═══ Available data ═══

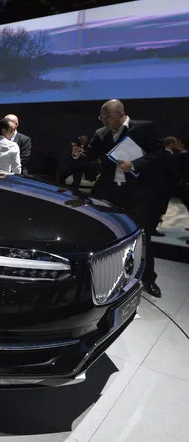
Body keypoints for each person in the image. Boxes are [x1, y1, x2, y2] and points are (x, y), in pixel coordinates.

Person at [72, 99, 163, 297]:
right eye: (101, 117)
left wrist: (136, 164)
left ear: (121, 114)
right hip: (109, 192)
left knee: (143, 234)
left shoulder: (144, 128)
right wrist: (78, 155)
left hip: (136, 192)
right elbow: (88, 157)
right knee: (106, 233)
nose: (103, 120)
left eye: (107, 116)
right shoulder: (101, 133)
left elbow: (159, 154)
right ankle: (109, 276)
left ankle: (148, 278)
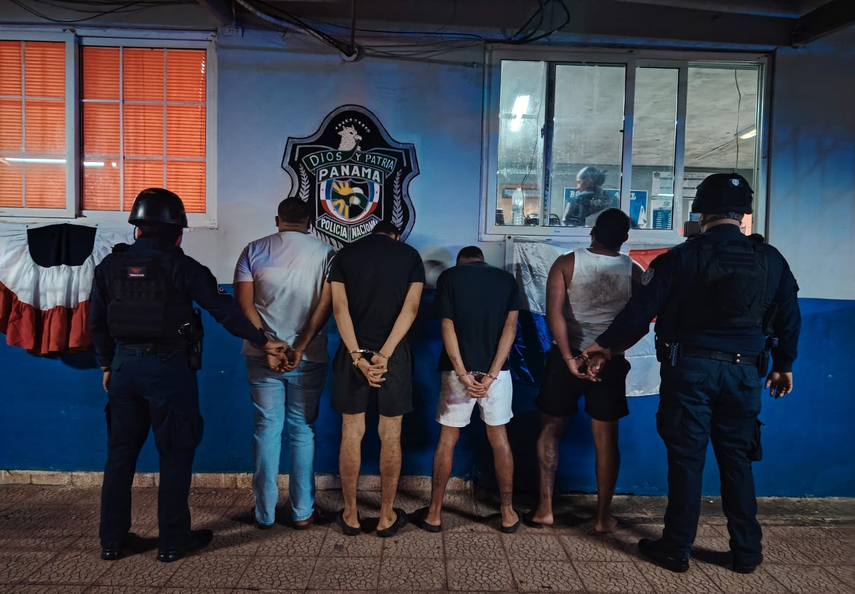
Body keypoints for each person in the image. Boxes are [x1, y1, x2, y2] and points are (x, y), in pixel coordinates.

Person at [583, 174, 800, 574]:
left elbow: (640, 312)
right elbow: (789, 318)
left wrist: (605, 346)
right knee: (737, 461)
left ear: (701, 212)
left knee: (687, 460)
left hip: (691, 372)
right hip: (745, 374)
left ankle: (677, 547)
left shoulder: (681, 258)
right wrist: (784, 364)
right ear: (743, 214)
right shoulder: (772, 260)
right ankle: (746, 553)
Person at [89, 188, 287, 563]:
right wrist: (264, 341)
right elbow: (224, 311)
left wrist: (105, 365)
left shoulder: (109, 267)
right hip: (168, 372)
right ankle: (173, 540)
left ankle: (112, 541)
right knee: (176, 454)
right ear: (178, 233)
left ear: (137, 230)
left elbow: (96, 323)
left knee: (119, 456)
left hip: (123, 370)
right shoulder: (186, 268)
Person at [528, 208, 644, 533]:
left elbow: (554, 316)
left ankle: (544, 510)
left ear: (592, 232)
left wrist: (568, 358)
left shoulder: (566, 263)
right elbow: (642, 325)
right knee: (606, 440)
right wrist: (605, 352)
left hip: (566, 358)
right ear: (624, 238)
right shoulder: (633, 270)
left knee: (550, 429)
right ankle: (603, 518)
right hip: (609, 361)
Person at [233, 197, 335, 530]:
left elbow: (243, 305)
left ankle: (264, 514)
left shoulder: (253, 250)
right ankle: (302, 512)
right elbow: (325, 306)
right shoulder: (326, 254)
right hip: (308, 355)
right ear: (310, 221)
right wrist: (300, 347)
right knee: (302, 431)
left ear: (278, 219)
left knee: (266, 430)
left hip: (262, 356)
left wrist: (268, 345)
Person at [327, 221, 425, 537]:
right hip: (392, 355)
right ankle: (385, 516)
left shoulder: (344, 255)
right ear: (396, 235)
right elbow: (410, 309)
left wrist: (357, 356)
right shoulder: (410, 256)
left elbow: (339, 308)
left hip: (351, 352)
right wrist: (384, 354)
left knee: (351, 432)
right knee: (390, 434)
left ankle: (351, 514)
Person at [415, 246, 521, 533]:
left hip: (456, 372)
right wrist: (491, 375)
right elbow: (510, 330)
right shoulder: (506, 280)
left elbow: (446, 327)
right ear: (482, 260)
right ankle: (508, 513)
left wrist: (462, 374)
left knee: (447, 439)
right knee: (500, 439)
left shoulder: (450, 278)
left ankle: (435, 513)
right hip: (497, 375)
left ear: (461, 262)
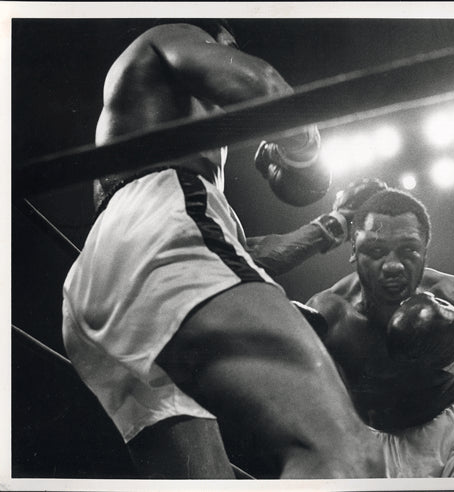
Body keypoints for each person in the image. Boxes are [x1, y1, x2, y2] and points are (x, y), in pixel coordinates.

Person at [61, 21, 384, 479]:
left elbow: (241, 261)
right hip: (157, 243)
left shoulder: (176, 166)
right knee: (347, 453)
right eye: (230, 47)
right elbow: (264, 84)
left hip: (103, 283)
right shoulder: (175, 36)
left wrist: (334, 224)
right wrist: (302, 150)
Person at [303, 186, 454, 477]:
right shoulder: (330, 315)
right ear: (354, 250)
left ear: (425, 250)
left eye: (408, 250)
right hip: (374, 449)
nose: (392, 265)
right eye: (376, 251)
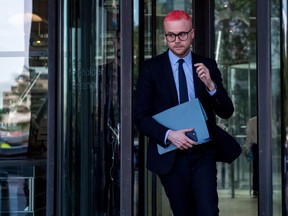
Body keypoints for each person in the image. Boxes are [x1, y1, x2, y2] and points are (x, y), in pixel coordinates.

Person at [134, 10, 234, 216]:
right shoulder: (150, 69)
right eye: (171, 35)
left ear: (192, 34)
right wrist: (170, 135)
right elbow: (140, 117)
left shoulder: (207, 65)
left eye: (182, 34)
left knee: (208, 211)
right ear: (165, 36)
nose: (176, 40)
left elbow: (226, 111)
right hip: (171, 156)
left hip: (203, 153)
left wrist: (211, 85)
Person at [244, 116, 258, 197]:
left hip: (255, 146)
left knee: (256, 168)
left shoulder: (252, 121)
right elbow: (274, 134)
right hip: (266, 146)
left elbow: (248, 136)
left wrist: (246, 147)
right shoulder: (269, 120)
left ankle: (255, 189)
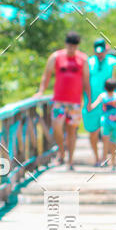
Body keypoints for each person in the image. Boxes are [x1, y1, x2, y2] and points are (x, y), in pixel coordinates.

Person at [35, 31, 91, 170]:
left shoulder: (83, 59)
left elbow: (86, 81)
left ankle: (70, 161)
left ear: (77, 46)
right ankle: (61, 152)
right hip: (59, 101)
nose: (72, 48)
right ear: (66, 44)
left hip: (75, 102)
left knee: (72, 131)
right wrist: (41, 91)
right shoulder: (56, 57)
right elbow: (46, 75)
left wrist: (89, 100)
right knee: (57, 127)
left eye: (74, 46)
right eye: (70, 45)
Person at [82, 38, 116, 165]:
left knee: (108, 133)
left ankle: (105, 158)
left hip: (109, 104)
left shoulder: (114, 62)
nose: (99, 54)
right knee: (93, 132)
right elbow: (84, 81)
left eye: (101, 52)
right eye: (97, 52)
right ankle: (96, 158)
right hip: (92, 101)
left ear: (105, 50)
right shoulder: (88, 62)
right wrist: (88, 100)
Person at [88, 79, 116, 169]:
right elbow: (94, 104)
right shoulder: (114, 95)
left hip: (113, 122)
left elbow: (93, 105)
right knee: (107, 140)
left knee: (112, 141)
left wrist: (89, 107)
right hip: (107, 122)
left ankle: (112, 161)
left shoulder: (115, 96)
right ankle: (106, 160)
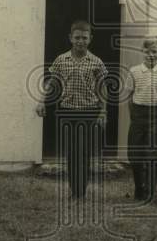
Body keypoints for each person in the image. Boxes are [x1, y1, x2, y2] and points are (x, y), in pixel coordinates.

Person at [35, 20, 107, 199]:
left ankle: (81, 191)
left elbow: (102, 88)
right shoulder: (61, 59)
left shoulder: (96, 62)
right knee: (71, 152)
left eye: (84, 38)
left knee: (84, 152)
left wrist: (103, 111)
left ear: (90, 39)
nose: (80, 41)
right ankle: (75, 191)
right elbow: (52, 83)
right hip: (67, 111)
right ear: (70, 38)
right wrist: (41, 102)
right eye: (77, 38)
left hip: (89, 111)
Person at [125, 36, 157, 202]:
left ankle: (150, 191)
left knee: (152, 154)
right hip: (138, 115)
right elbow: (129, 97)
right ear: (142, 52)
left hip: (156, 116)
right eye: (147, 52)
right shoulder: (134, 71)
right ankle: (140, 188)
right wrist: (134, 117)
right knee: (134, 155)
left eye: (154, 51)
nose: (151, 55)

═══
═══ Available data ═══

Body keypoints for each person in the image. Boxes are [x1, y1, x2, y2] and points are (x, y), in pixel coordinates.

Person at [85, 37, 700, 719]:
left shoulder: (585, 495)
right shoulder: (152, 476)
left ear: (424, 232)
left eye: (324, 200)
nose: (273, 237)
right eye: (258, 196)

═══
═══ Available data ═══

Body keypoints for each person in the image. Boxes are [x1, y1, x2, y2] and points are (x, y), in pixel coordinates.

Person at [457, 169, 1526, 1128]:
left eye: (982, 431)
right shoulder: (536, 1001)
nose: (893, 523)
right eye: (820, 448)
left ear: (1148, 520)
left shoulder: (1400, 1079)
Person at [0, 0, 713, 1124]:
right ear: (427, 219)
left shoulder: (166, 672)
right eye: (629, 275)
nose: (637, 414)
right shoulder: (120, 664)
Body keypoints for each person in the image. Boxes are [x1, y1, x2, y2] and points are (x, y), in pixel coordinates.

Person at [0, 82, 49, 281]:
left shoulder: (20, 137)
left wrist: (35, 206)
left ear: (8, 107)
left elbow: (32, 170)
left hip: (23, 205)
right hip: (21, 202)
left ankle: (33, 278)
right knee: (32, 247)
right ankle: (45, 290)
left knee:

═══

◆ **What is being asked**: Look through the material above and print exactly the lines from the one containing "nose: (893, 523)" to the one containing "left shoulder: (20, 137)", both included, and nothing more.

◆ **Answer to this task**:
nose: (893, 523)
right eye: (820, 448)
left ear: (1148, 520)
left shoulder: (1400, 1079)
Person at [0, 0, 713, 1124]:
right ear: (427, 219)
left shoulder: (166, 672)
right eye: (629, 275)
nose: (637, 414)
right shoulder: (120, 664)
Body keypoints for each person in the image. Boxes are [x1, y1, x2, y2] and points are (x, y), in pixel coordinates.

Person at [0, 82, 49, 281]:
left shoulder: (20, 137)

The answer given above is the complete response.